-- WHAT TO DO --
Return every line of the listing that includes the string "variables".

DATA RECORDS: Begin

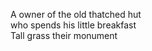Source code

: A owner of the old thatched hut    
who spends his little breakfast    
Tall grass their monument    


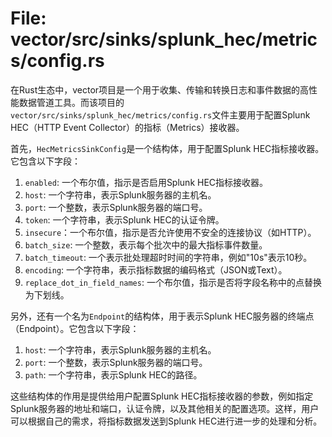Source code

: # File: vector/src/sinks/splunk_hec/metrics/config.rs

在Rust生态中，vector项目是一个用于收集、传输和转换日志和事件数据的高性能数据管道工具。而该项目的`vector/src/sinks/splunk_hec/metrics/config.rs`文件主要用于配置Splunk HEC（HTTP Event Collector）的指标（Metrics）接收器。

首先，`HecMetricsSinkConfig`是一个结构体，用于配置Splunk HEC指标接收器。它包含以下字段：

1. `enabled`: 一个布尔值，指示是否启用Splunk HEC指标接收器。
2. `host`: 一个字符串，表示Splunk服务器的主机名。
3. `port`: 一个整数，表示Splunk服务器的端口号。
4. `token`: 一个字符串，表示Splunk HEC的认证令牌。
5. `insecure`：一个布尔值，指示是否允许使用不安全的连接协议（如HTTP）。
6. `batch_size`: 一个整数，表示每个批次中的最大指标事件数量。
7. `batch_timeout`: 一个表示批处理超时时间的字符串，例如"10s"表示10秒。
8. `encoding`: 一个字符串，表示指标数据的编码格式（JSON或Text）。
9. `replace_dot_in_field_names`: 一个布尔值，指示是否将字段名称中的点替换为下划线。

另外，还有一个名为`Endpoint`的结构体，用于表示Splunk HEC服务器的终端点（Endpoint）。它包含以下字段：

1. `host`: 一个字符串，表示Splunk服务器的主机名。
2. `port`: 一个整数，表示Splunk服务器的端口号。
3. `path`: 一个字符串，表示Splunk HEC的路径。

这些结构体的作用是提供给用户配置Splunk HEC指标接收器的参数，例如指定Splunk服务器的地址和端口，认证令牌，以及其他相关的配置选项。这样，用户可以根据自己的需求，将指标数据发送到Splunk HEC进行进一步的处理和分析。

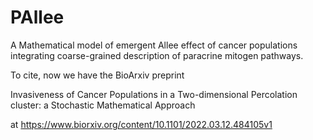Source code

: # PAllee
A Mathematical model of emergent Allee effect of cancer populations integrating coarse-grained description of paracrine mitogen pathways.


To cite, now we have the BioArxiv preprint



Invasiveness of Cancer Populations in a Two-dimensional Percolation cluster: a Stochastic Mathematical Approach


at
https://www.biorxiv.org/content/10.1101/2022.03.12.484105v1
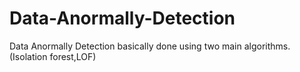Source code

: # Data-Anormally-Detection
Data Anormally Detection basically done using two main algorithms.(Isolation forest,LOF)
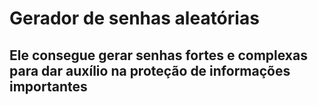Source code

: # Gerador de senhas aleatórias
## Ele consegue gerar senhas fortes e complexas para dar auxílio na proteção de informações importantes
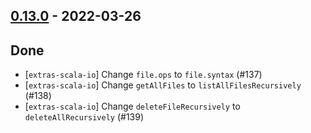 ## [0.13.0](https://github.com/Kevin-Lee/extras/issues?utf8=%E2%9C%93&q=is%3Aissue+is%3Aclosed+-label%3Ainvalid+milestone%3Amilestone13) - 2022-03-26

## Done
* [`extras-scala-io`] Change `file.ops` to `file.syntax` (#137)
* [`extras-scala-io`] Change `getAllFiles` to `listAllFilesRecursively` (#138)
* [`extras-scala-io`] Change `deleteFileRecursively` to `deleteAllRecursively` (#139)
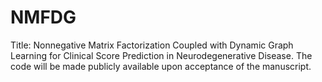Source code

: # NMFDG
Title: Nonnegative Matrix Factorization Coupled with Dynamic Graph Learning for Clinical Score Prediction in Neurodegenerative Disease.
The code will be made publicly available upon acceptance of the manuscript.
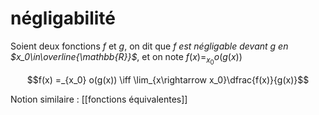 # négligabilité
Soient deux fonctions $f$ et $g$, on dit que _$f$ est négligable devant $g$ en $x_0\in\overline{\mathbb{R}}$_, et on note $f(x) =_{x_0} o(g(x))$

$$f(x) =_{x_0} o(g(x)) \iff \lim_{x\rightarrow x_0}\dfrac{f(x)}{g(x)}$$


Notion similaire : [[fonctions équivalentes]]
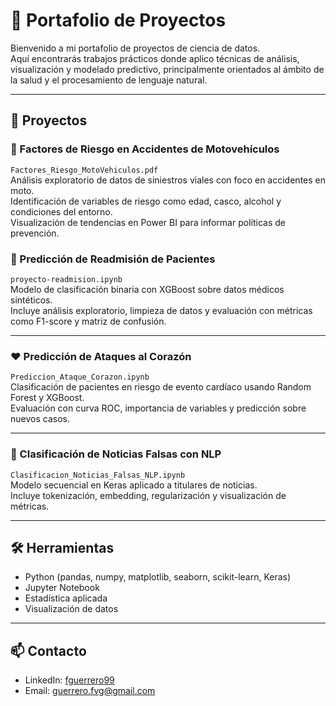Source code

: # 📁 Portafolio de Proyectos

Bienvenido a mi portafolio de proyectos de ciencia de datos.  
Aquí encontrarás trabajos prácticos donde aplico técnicas de análisis, visualización y modelado predictivo, principalmente orientados al ámbito de la salud y el procesamiento de lenguaje natural.

---

## 📌 Proyectos

### 🛵 Factores de Riesgo en Accidentes de Motovehículos  
`Factores_Riesgo_MotoVehiculos.pdf`  
Análisis exploratorio de datos de siniestros viales con foco en accidentes en moto.  
Identificación de variables de riesgo como edad, casco, alcohol y condiciones del entorno.  
Visualización de tendencias en Power BI para informar políticas de prevención.

### 🏥 Predicción de Readmisión de Pacientes
`proyecto-readmision.ipynb`  
Modelo de clasificación binaria con XGBoost sobre datos médicos sintéticos.  
Incluye análisis exploratorio, limpieza de datos y evaluación con métricas como F1-score y matriz de confusión.

---

### ❤️ Predicción de Ataques al Corazón
`Prediccion_Ataque_Corazon.ipynb`  
Clasificación de pacientes en riesgo de evento cardíaco usando Random Forest y XGBoost.  
Evaluación con curva ROC, importancia de variables y predicción sobre nuevos casos.

---

### 📰 Clasificación de Noticias Falsas con NLP
`Clasificacion_Noticias_Falsas_NLP.ipynb`  
Modelo secuencial en Keras aplicado a titulares de noticias.  
Incluye tokenización, embedding, regularización y visualización de métricas.

---

## 🛠️ Herramientas

- Python (pandas, numpy, matplotlib, seaborn, scikit-learn, Keras)
- Jupyter Notebook
- Estadística aplicada
- Visualización de datos

---

## 📫 Contacto
- LinkedIn: [fguerrero99](https://www.linkedin.com/in/fguerrero99)
- Email: guerrero.fvg@gmail.com
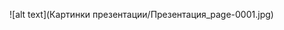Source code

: <!-- # handwriting_analysis[Презентация.pdf](Презентация.pdf) -->

<!-- <h1 align="center">Hi there, I'm <a href="https://daniilshat.ru/" target="_blank">Daniil</a> 
<img src="https://github.com/blackcater/blackcater/raw/main/images/Hi.gif" height="32"/></h1>
<h3 align="center">Computer science student, IT news writer from Russia 🇷🇺</h3> -->

<!-- <embed src="Презентация.pdf" type="application/pdf" width="100%" height="800px"/> -->

<!--  ![](Картинки презентации/Презентация_page-0001.jpg) -->
![alt text](Картинки презентации/Презентация_page-0001.jpg)
<a href="Картинки презентации/Презентация_page-0001.jpg" />
<!-- <img src="Картинки презентации/Презентация_page-0001.jpg" /> -->
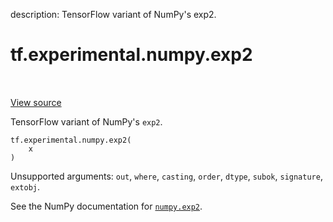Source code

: description: TensorFlow variant of NumPy's exp2.

<div itemscope itemtype="http://developers.google.com/ReferenceObject">
<meta itemprop="name" content="tf.experimental.numpy.exp2" />
<meta itemprop="path" content="Stable" />
</div>

# tf.experimental.numpy.exp2

<!-- Insert buttons and diff -->

<table class="tfo-notebook-buttons tfo-api nocontent" align="left">

</table>

<a target="_blank" href="/code/stable/tensorflow/python/ops/numpy_ops/np_math_ops.py">View source</a>



TensorFlow variant of NumPy's `exp2`.

<pre class="devsite-click-to-copy prettyprint lang-py tfo-signature-link">
<code>tf.experimental.numpy.exp2(
    x
)
</code></pre>



<!-- Placeholder for "Used in" -->

Unsupported arguments: `out`, `where`, `casting`, `order`, `dtype`, `subok`, `signature`, `extobj`.

See the NumPy documentation for [`numpy.exp2`](https://numpy.org/doc/1.16/reference/generated/numpy.exp2.html).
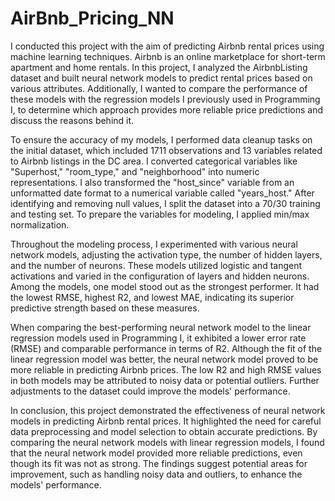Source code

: # AirBnb_Pricing_NN
I conducted this project with the aim of predicting Airbnb rental prices using machine learning techniques. Airbnb is an online marketplace for short-term apartment and home rentals. In this project, I analyzed the AirbnbListing dataset and built neural network models to predict rental prices based on various attributes. Additionally, I wanted to compare the performance of these models with the regression models I previously used in Programming I, to determine which approach provides more reliable price predictions and discuss the reasons behind it.

To ensure the accuracy of my models, I performed data cleanup tasks on the initial dataset, which included 1711 observations and 13 variables related to Airbnb listings in the DC area. I converted categorical variables like "Superhost," "room_type," and "neighborhood" into numeric representations. I also transformed the "host_since" variable from an unformatted date format to a numerical variable called "years_host." After identifying and removing null values, I split the dataset into a 70/30 training and testing set. To prepare the variables for modeling, I applied min/max normalization.

Throughout the modeling process, I experimented with various neural network models, adjusting the activation type, the number of hidden layers, and the number of neurons. These models utilized logistic and tangent activations and varied in the configuration of layers and hidden neurons. Among the models, one model stood out as the strongest performer. It had the lowest RMSE, highest R2, and lowest MAE, indicating its superior predictive strength based on these measures.

When comparing the best-performing neural network model to the linear regression models used in Programming I, it exhibited a lower error rate (RMSE) and comparable performance in terms of R2. Although the fit of the linear regression model was better, the neural network model proved to be more reliable in predicting Airbnb prices. The low R2 and high RMSE values in both models may be attributed to noisy data or potential outliers. Further adjustments to the dataset could improve the models' performance.

In conclusion, this project demonstrated the effectiveness of neural network models in predicting Airbnb rental prices. It highlighted the need for careful data preprocessing and model selection to obtain accurate predictions. By comparing the neural network models with linear regression models, I found that the neural network model provided more reliable predictions, even though its fit was not as strong. The findings suggest potential areas for improvement, such as handling noisy data and outliers, to enhance the models' performance.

DATA RECORDS: End

-- RESPONSE --
Identificación de variables de riesgo como edad, casco, alcohol y condiciones del entorno.  
Evaluación con curva ROC, importancia de variables y predicción sobre nuevos casos.
To ensure the accuracy of my models, I performed data cleanup tasks on the initial dataset, which included 1711 observations and 13 variables related to Airbnb listings in the DC area. I converted categorical variables like "Superhost," "room_type," and "neighborhood" into numeric representations. I also transformed the "host_since" variable from an unformatted date format to a numerical variable called "years_host." After identifying and removing null values, I split the dataset into a 70/30 training and testing set. To prepare the variables for modeling, I applied min/max normalization.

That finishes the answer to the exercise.